Oleh karena itu, kawasan pertanian terpadu yang berbasis komoditi unggulan harus diarahkan untuk dapat menghasilkan produk olahan (akhir) yang siap dipasarkan dan menjadi ciri khas daerahnya, jadi tidak hanya menjadi pemasok dari hasil budidaya pertanian. Dalam kawasan pertanian harus diupayakan pembangunan industri produk jadi yang berbasis pada komoditi unggulan supaya hasil budidaya pertanian tidak bisa dipermainkan oleh pasar. Terciptanya suatu kawasan agroindustri yang berbasis kepada komoditi unggulan terjadi jika prasarana dan sarana sebagai persyaratan suatu industri dapat dipenuhi oleh Pemerintah.

Komoditi unggulan hasil pertanian yang diolah oleh industri dan dipasarkan sebagai produk jadi (siap pakai) unggulan di pasar nasional maupun internasional, dapat menjadi penggerak pertumbuhan ekonomi lokal karena memanfaatkan keunggulan berbanding (comparative advantage), potensi kreatif masyarakat, dan teknologi lokal yang dapat membentuk keunggulan kompetitif (competitive advantage). Produk unggulan harus berakar pada komoditi unggulan sehingga mempunyai faktor penguat yang kokoh dan berkesinambungan. Dengan demikian masyarakat petani akan terpacu untuk mengembangkan pola pertanian yang berbasis industri. Hal ini akan dicapai bila setiap Kabupaten/Kota mempunyai industri untuk komoditi unggulan dari daerah masing-masing. Tugas Pemerintah untuk memberikan kesempatan kerja bagi setiap warga dan cara yang paling produktif untuk mengurangi pengangguran adalah dengan

menciptakan wirausaha yang sesuai dengan kompetensi yang dimiliki seseorang. Petani budidaya yang menghasilkan komoditi pertanian akan mendapatkan manfaat bila mampu memproduksi dan menjual produk hasil olahan (Anonim, 2002; Raj, 2006).

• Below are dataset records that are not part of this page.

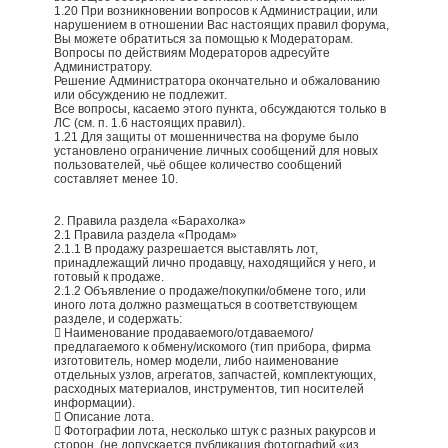
1.20 При возникновении вопросов к Администрации, или
нарушением в отношении Вас настоящих правил форума,
Вы можете обратиться за помощью к Модераторам.
Вопросы по действиям Модераторов адресуйте
Администратору.
Решение Администратора окончательно и обжалованию
или обсуждению не подлежит.
Все вопросы, касаемо этого пункта, обсуждаются только в
ЛС (см. п. 1.6 настоящих правил).
1.21 Для защиты от мошенничества на форуме было
установлено ограничение личных сообщений для новых
пользователей, чьё общее количество сообщений
составляет менее 10.
2. Правила раздела «Барахолка»
2.1 Правила раздела «Продам»
2.1.1 В продажу разрешается выставлять лот,
принадлежащий лично продавцу, находящийся у него, и
готовый к продаже.
2.1.2 Объявление о продаже/покупки/обмене того, или
иного лота должно размещаться в соответствующем
разделе, и содержать:
 Наименование продаваемого/отдаваемого/
предлагаемого к обмену/искомого (тип прибора, фирма
изготовитель, номер модели, либо наименование
отдельных узлов, агрегатов, запчастей, комплектующих,
расходных материалов, инструментов, тип носителей
информации).
 Описание лота.
 Фотографии лота, несколько штук с разных ракурсов и
сторон. (не допускается публикация фотографий «из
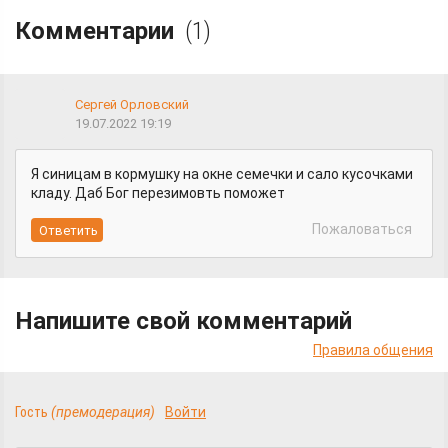
Комментарии
(1)
Сергей Орловский
19.07.2022 19:19
Я синицам в кормушку на окне семечки и сало кусочками
кладу. Даб Бог перезимовть поможет
Пожаловаться
Напишите свой комментарий
Правила общения
Гость
(премодерация)
Войти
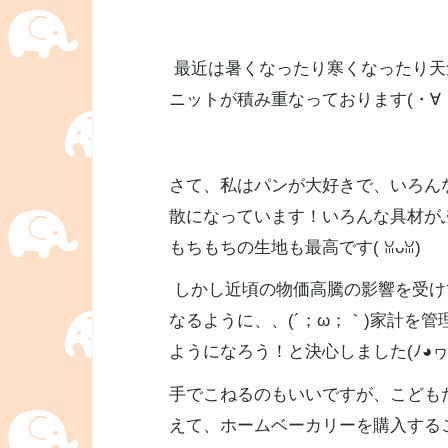
最近は暑くなったり寒くなったり天
ニットが積み重なっております(⁠・⁠∀⁠・
さて、私はパンが大好きで、いろん
散になっています！いろんな具材が
もちもちの生地も最高です(⁠ ⁠ꈍ⁠ᴗ⁠ꈍ⁠)
しかし近頃の物価高騰の影響を受け
なるように、、(⁠´⁠；⁠ω⁠；⁠｀⁠
ようになろう！と決心しました(⁠ﾉ⁠◕⁠ヮ⁠◕⁠)⁠
手でこねるのもいいですが、こども
えて、ホームベーカリーを購入する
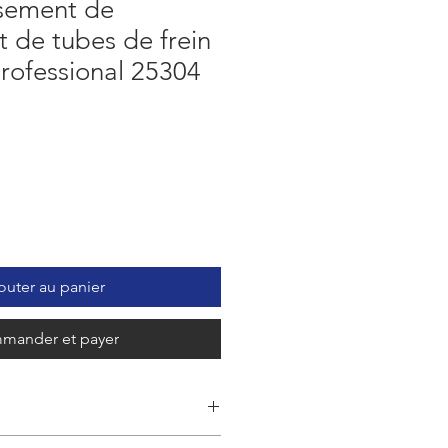
asement de
t de tubes de frein
rofessional 25304
outer au panier
mander et payer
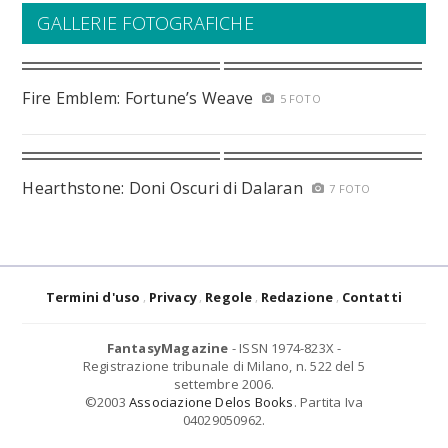
GALLERIE FOTOGRAFICHE
Fire Emblem: Fortune’s Weave
5 FOTO
Hearthstone: Doni Oscuri di Dalaran
7 FOTO
Termini d'uso
Privacy
Regole
Redazione
Contatti
FantasyMagazine
- ISSN 1974-823X -
Registrazione tribunale di Milano, n. 522 del 5
settembre 2006.
©2003
Associazione Delos Books
. Partita Iva
04029050962.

Stabilitas harga akan memberikan kepastian dan tingkat keuntungan yang baik (adil) bagi petani sehingga akan terjadi kerjasama secara alami antara petani dan industri, di mana petani akan menyediakan hasil budidaya yang dibutuhkan oleh industri dan industri mendapatkan jaminan pasokan dari petani sesuai jumlah yang dibutuhkan. Dengan demikian akan timbul satu sinergi yang baik antara petani dan industri yang ada di daerah tersebut. Masyarakat petani dengan sendirinya akan giat menanam dan menghasilkan komoditi unggulan yang dipilih bersama yang menjadi salah satu komoditi unggulan nasional.